Unlike structured data formats like protobufs, the items in a markdown document don’t have a well defined order and you can’t make any sweeping assumptions about the Event stream coming from the parser. Instead we rely on conventions (a project README might have a level 1 header with the title, then a paragraph or two of description, then a level 2 header with getting started instructions, etc.) and need a concise, flexible mechanism for extracting data. That mechanism is the Matcher.

In the same way that you can build up an XPath query for searching an XML document or chain of sed, grep, and awk commands for searching plain text, the various Matcher combinators let you build up a markdown query.

The Rewriter mechanism lets you (surprise, surprise) rewrite part of a document. You can think of it as a markdown-aware sed, and as such can be used for a lot of the same operations.

After rewriting part of an Event you’ll need a way to turn it back into markdown text. The markedit crate doesn’t (yet!) have a pretty-printer, however you can leverage existing solutions like pulldown-cmark-to-cmark for the same effect.

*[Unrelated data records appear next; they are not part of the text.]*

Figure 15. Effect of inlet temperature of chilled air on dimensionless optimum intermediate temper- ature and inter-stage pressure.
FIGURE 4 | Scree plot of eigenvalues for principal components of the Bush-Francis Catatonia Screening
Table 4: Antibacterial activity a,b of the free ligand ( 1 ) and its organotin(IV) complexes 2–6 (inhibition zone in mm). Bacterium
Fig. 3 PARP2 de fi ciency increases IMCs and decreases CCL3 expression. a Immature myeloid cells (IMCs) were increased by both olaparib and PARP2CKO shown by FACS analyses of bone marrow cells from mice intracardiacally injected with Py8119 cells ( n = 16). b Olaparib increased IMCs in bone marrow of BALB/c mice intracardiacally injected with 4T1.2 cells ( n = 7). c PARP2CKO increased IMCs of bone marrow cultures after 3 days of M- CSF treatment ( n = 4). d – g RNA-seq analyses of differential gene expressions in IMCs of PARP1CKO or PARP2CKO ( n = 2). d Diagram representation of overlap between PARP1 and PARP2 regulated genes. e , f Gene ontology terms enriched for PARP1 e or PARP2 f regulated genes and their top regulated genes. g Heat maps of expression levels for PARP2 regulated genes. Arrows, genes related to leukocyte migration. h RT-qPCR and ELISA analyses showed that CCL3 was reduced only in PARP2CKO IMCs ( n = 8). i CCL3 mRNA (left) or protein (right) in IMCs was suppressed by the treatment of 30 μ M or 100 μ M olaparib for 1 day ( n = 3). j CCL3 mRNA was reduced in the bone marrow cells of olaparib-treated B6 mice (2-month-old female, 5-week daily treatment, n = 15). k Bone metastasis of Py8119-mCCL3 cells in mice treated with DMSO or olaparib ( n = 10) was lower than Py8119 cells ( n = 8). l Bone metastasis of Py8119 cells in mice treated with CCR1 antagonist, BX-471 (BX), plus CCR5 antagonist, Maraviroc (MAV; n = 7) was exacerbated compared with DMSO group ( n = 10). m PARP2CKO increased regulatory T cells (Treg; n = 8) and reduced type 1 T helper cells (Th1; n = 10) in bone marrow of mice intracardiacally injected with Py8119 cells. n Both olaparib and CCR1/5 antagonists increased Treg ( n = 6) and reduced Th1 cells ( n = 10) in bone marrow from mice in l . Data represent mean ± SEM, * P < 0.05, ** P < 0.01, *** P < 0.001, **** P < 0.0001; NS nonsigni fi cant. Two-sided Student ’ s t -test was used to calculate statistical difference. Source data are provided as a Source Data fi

Some places you might want to use the markedit crate instead of working with raw events from pulldown-cmark are,

  • extracting structured information from Rust docstrings (e.g. killercup/rust-docstrings)
  • mdbook preprocessors
  • extracting links from markdown documents to verify they are still valid (mdbook-linkcheck)
  • automatically correcting spelling mistakes
  • Merging several markdown documents and updating inter-doc links so they point to their new location (mdcollate), and of course
  • Rewriting part of your CHANGELOG.md file in preparation for a release

Conclusions Link to heading

This was a fun project to make and I’m pretty happy with the resulting abstractions. Preparing this write-up was also a great way to formalise the main concepts in my head and identify bugs or better ways of formulating the crate’s API.

If you’re working on a new project I’d definitely recommend writing up a blog post explaining how it works. A blog post also doubles as good high-level documentation.

I’m already using it in a couple places, but it needs a lot more use in the real world before it’s ready for 1.0. I’d really like to know if you use it in your own projects and find places it can be improved, especially in areas like ergonomics or documentation.